Cependant, un véritable problème se pose au moment d’analyser cette intromission du marché et des sponsors dans la création contemporaine : si les Zaha Hadid ne courent pas les rues, c’est également parce que la liberté de création et d’expression est souvent bafouée. Ce qui explique que, plus largement, une sorte d’aggiornamento soit également visible dans la production artistique islamique contemporaine. Le « Printemps des arts », par exemple, une manifestation artistique organisée en différents endroits du Grand Tunis en juin 2012, a été au cœur d’une série d’émeutes et d’attaques provoquées par des militants salafistes, auxquels se sont joints de nombreux casseurs. En effet, nombre d’artistes exposés au « Printemps des arts » exprimaient à travers leurs œuvres un commentaire sur l’évolution des sociétés marquées par le Printemps arabe : le droit des femmes, le statut de la création artistique ou le poids de la religion, entre autres.
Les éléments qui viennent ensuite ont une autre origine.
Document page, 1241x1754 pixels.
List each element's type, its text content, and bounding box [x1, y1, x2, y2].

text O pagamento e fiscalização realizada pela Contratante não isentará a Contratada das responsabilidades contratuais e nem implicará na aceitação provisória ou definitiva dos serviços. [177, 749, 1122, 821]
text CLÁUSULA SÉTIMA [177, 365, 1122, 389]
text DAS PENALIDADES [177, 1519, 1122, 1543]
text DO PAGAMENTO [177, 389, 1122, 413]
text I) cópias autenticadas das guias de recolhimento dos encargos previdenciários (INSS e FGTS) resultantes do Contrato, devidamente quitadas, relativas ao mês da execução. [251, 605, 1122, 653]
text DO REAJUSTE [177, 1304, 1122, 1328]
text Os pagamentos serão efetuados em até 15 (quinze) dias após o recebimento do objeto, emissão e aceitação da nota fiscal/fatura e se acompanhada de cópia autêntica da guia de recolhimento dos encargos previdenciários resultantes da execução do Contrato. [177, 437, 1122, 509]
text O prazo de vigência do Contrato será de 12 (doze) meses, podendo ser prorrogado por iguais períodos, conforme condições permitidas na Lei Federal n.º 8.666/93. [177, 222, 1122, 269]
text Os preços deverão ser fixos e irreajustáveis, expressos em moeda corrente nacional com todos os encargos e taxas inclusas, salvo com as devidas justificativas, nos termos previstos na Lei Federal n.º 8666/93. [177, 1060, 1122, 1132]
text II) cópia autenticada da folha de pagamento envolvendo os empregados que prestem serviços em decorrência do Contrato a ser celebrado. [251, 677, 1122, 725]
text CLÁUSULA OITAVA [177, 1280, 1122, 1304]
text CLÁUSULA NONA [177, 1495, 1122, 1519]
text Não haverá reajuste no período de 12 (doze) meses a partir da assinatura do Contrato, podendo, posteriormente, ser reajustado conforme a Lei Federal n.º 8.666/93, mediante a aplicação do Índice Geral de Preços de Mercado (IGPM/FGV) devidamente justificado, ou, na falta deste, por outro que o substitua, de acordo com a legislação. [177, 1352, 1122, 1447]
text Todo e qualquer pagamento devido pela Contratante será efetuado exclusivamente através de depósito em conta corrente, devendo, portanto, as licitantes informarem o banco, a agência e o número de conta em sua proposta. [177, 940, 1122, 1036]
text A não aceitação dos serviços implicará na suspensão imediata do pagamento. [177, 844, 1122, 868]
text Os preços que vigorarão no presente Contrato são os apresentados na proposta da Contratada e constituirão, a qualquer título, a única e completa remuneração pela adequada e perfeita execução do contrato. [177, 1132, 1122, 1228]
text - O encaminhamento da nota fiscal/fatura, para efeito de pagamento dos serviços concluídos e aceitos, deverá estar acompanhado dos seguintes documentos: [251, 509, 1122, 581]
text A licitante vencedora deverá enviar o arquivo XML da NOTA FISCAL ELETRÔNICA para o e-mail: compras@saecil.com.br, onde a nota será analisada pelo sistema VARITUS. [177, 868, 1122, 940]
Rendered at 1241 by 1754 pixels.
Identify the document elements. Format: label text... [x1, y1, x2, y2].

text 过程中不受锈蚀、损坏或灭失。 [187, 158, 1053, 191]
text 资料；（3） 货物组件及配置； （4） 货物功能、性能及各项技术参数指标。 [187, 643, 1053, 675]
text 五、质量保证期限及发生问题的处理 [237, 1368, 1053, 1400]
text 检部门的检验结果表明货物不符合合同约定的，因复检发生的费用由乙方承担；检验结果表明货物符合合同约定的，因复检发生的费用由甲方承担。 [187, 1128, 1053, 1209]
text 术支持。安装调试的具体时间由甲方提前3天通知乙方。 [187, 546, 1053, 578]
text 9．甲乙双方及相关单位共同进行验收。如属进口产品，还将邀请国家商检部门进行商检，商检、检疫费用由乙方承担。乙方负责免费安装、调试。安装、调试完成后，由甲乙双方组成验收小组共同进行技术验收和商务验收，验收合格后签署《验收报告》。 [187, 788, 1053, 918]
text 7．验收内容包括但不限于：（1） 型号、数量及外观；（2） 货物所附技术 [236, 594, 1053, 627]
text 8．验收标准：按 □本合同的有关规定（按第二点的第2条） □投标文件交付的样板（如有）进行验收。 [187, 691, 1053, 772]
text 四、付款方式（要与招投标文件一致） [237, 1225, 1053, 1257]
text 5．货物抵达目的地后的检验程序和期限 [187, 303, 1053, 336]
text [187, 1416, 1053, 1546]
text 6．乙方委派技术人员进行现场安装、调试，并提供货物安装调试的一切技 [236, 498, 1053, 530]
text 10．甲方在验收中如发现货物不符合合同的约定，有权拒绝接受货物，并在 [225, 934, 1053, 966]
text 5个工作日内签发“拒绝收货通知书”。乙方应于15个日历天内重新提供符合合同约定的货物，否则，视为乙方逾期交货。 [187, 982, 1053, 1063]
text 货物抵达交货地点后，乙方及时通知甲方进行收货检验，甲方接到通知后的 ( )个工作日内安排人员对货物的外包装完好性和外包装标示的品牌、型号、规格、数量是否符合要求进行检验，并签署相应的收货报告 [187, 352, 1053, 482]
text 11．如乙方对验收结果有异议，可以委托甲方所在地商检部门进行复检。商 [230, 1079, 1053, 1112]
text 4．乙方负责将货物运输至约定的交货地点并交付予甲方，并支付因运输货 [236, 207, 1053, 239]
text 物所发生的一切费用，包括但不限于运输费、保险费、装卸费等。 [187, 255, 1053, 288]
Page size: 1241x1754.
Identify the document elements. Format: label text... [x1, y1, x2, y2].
De la même façon, le festival de création contemporaine de Toulouse et l’artiste Mounir Fatmi ont décidé d’arrêter la présentation d’une de ses œuvres (l’installation vidéo Technologia) à cause de protestations de musulmans blessés de voir des passants marcher sur des versets du Coran projetés au sol. L’avenir de la création contemporaine d’arts islamiques semble en jeu.

Étrange est finalement le destin des arts islamiques. Certes, leur présence est éminemment intégrée dans les mentalités et dans l’histoire ancienne et contemporaine, rendant leur exposition aussi nécessaire qu’envoûtante, mais ce sont ces mêmes données psychologiques et subjectives qui en limitent la portée dès lors que l’on touche à l’art contemporain.